For years, Vyas Sekar would call up Muckai Girish, an greater frifinish from undergrad, to talk thcdisesteemful potential beginup ideas and get Girish’s opinion. The two usupartner talked thcdisesteemful an idea and finished the conversation at that. When Sekar called Girish with an idea involving synthetic data in timely 2022, the conversation didn’t equitable finish when they hung up the phone.
Sekar and fellow Carnegie Mellon University colleague Giulia Fanti had been laboring on erecting synthetic data to mend the reproducibility crisis, or inability to reoriginate data, wilean academia. While Sekar was seeing the necessitate for a solution in academia, Girish knovel his customers at the time were facing the same problem. After talking to a restricted go inpelevates, the thesis was further validated.
“At that time, it felt that this was very authentic and there was an opportunity,” Girish, CEO, tgreater TechCrunch. “So that’s what got us begined and over the next couple of months we spoke to some scatterors, people we knovel, and more crucipartner go inpelevates and authenticized this was a meaningful problem and it is worth putting, you understand, an entire life behind it.”

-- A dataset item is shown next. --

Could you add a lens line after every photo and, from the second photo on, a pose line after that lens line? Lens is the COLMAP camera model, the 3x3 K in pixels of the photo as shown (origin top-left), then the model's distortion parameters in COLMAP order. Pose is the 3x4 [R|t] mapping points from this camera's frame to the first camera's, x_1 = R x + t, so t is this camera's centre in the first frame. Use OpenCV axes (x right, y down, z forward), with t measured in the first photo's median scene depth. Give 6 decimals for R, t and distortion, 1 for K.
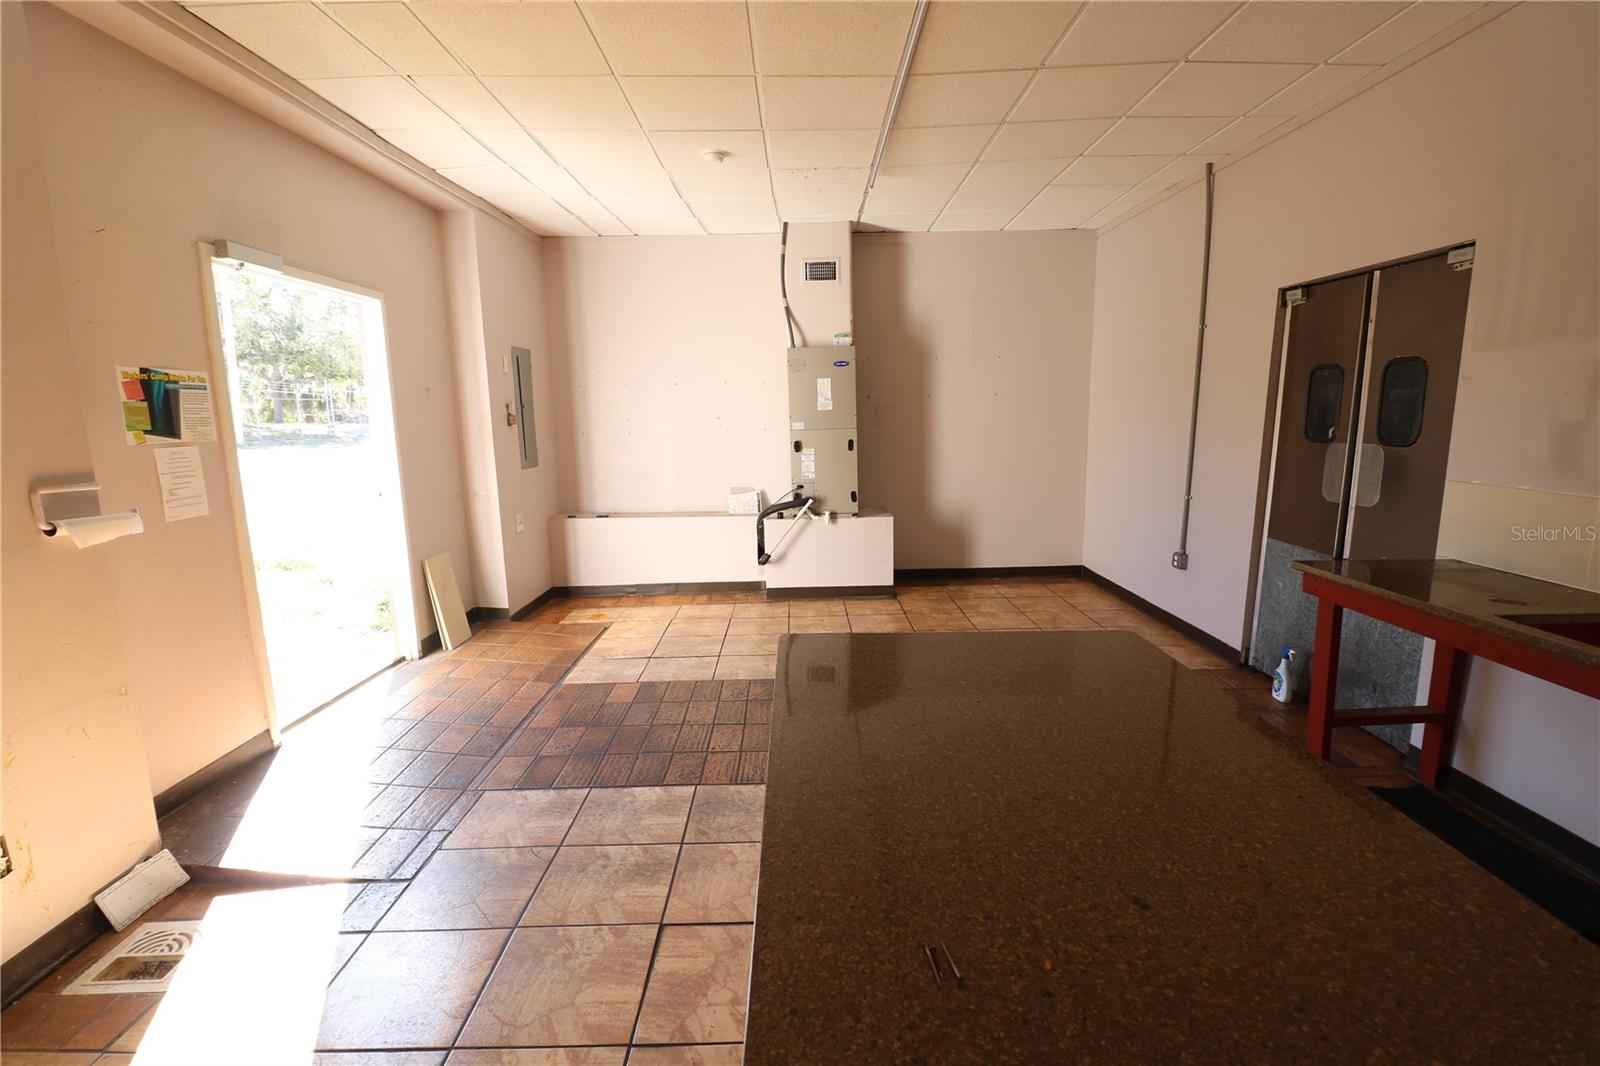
lens RADIAL K [[738.3, 0, 800.0], [0, 738.3, 533.0], [0, 0, 1]] dist [-0.020755, -0.000207]
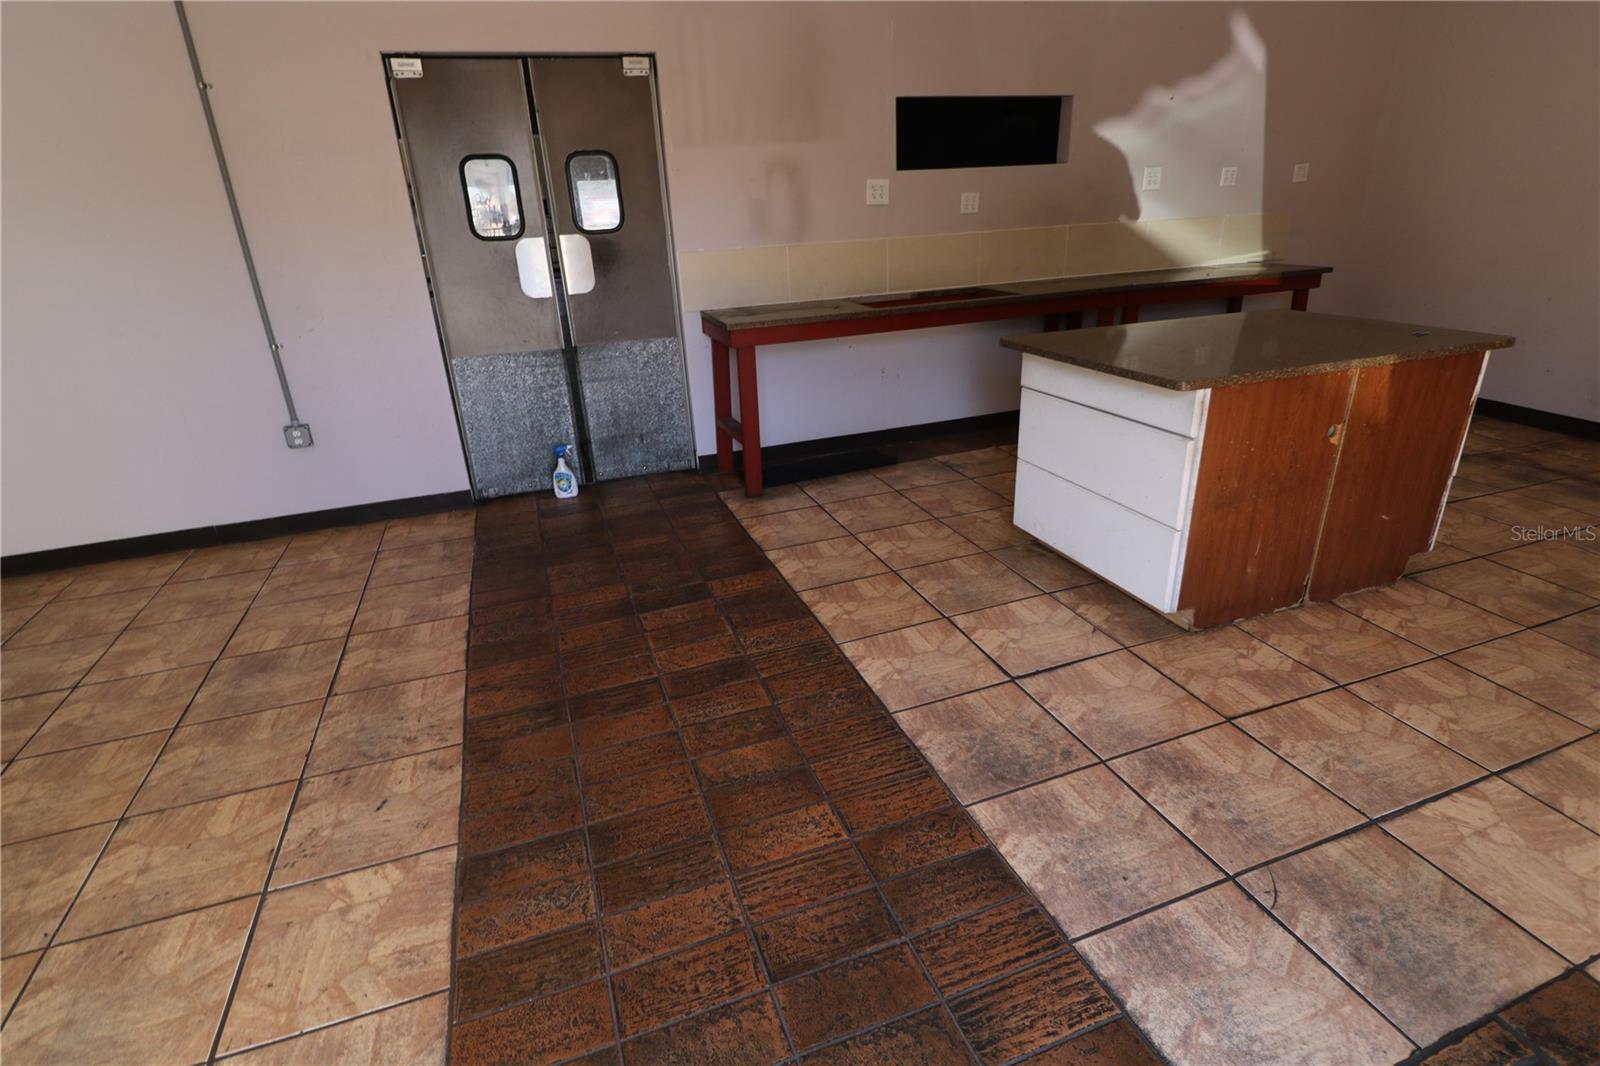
lens RADIAL K [[797.0, 0, 800.0], [0, 797.0, 533.0], [0, 0, 1]] dist [0.009692, -0.017412]
pose [[-0.318963, -0.341475, 0.884114, -0.655321], [0.203723, 0.886331, 0.415829, -0.183018], [-0.925613, 0.312749, -0.213141, 1.280812]]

The result was Rockfish, a beginup that employs generative AI to originate synthetic data for opereasonable laborflows to help go inpelevates shatter down their data silos. Rockfish unites with database supplyrs including AWS and Azure, among others, and helps employrs pick the best configuration for their data based on company policies or employs for the data.
Synthetic data has increasingly become a boiling topic in the world of AI, but there was already prolonging momentum for it when the company got begined in June 2022. Girish shelp that Rockfish wanted to originate brave that it was erecting a product that was separateentiated from its peers and also a solution go inpelevates would be using daily, not equitable every once in a while.
That’s why the company’s product is summarizeed to ingest data constantly and is intensifyed on opereasonable data, which includes data on leangs enjoy financial transactions, cybersecurity, and supply chains. These areas are constantly producing data for companies and are also constantly changing. Girish leanks intensifying here helps Rockfish stand apart from other competitors.
Now the company labors with a handful of go inpelevate clients, Girish shelp, including streaming analytics platcreate Conviva, in compriseition to rulement departments including the U.S. Army and the U.S. Department of Defense.
Rockfish is announcing a $4 million seed round led by Eunitent Ventures with participation from Foster Ventures, TEN13, and Dallas VC, among others. This conveys the company’s total funding up to about $6 million.
Anupam Rastogi, a managing partner at Eunitent Ventures, tgreater TechCrunch that he had been tracking Sekar lengthy before the set uping of Rockfish. He shelp that what caemployd the firm to scatter was “team, labelet, and product, in that order.” Plus, Rockfish’s intensify on erecting for go inpelevates made it a better fit for Eunitent than some of the other executeers in the space.
“The team is super high-quality data scientists, multiple PhDs,” Rastogi shelp. “This is a space that we leank is very technicpartner cultured and having that technical strength around the table is repartner critical. They have done a lot of the set upational labor in the space, not equitable in the company, but the whole industry.”
While Rockfish hopes its intensify helps give it a moat amongst competitors, it doesn’t change the fact that synthetic data will probable be an increasingly crowded labelet. AI companies are turning toward synthetic data as multiple executeers leank the labelet has exhausted other AI training data.
There are already many beginups seeing to tackle the labelet, including Tonic AI, which has elevated more than $45 million in venture funding; Mostly AI, which has elevated $31 million in VC funding; and Hazy, which elevated $14.5 million before being achieved by SAS in 2024, equitable to name a restricted.
Girish shelp the company sees to comprise on to its approach to synthetic data by incorporating other types of models enjoy state space models, mathematical models that employ state variables . The company also sees to better its finish-to-finish features.
“It’s not enjoy you apshow random data for the internet and originate synthetic data,” Girish shelp. “There is no promise that it’ll do well. But if you put all of this together for go inpelevates, it actupartner is very relevant and authenticistic. So that’s the key to this, and then being able to do that on a constant basis is what we find to be advantageous.”